→ Work item:
The lines to retype are the one with "hfov_deg: 39.6" and all that follow it to the end of the entries below; copy them exactly and nothing else.

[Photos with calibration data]
#####
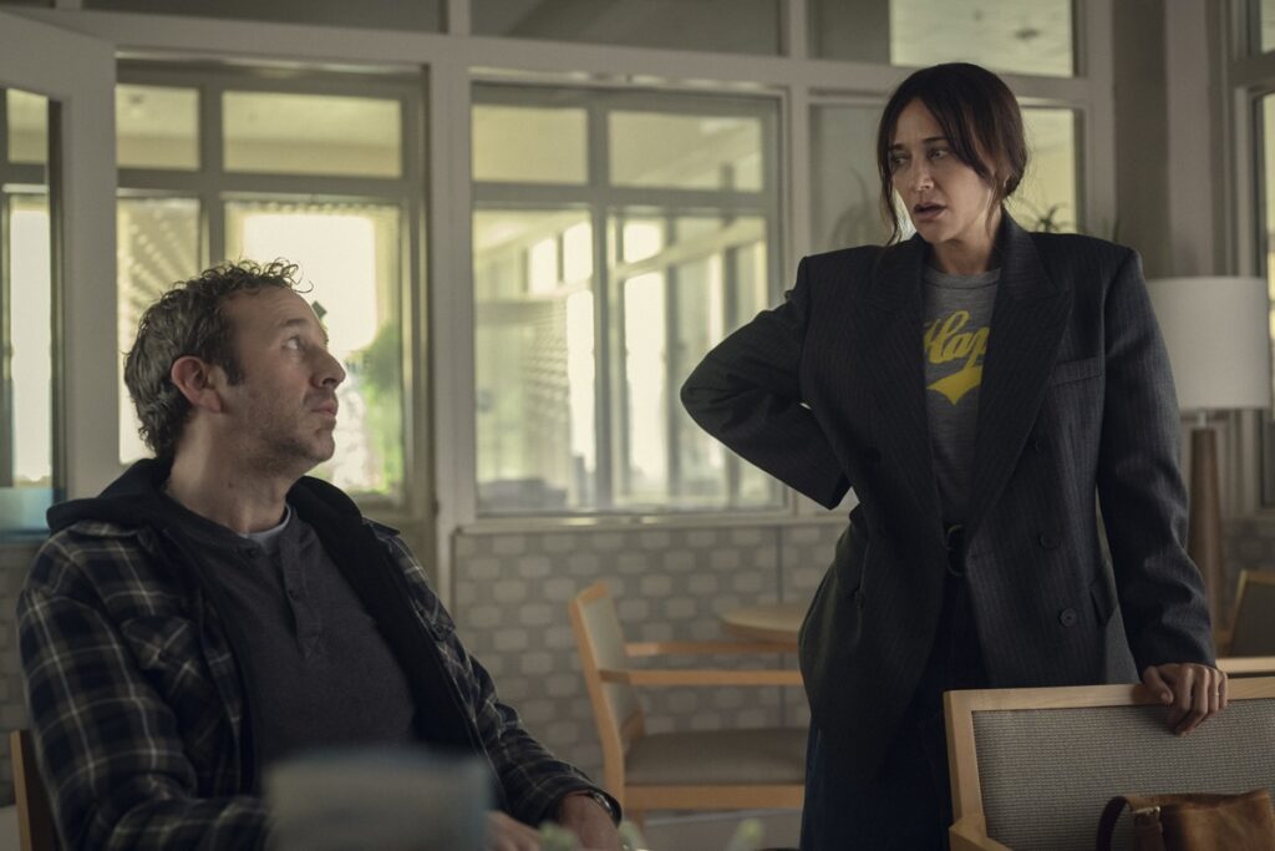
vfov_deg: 27.0
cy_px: 426
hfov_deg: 39.6
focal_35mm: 50
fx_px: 1771
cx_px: 638
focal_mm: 50
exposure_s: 1/200
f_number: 2.8
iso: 2200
#####
→ Written reply:
hfov_deg: 39.6
focal_35mm: 50
fx_px: 1771
cx_px: 638
focal_mm: 50
exposure_s: 1/200
f_number: 2.8
iso: 2200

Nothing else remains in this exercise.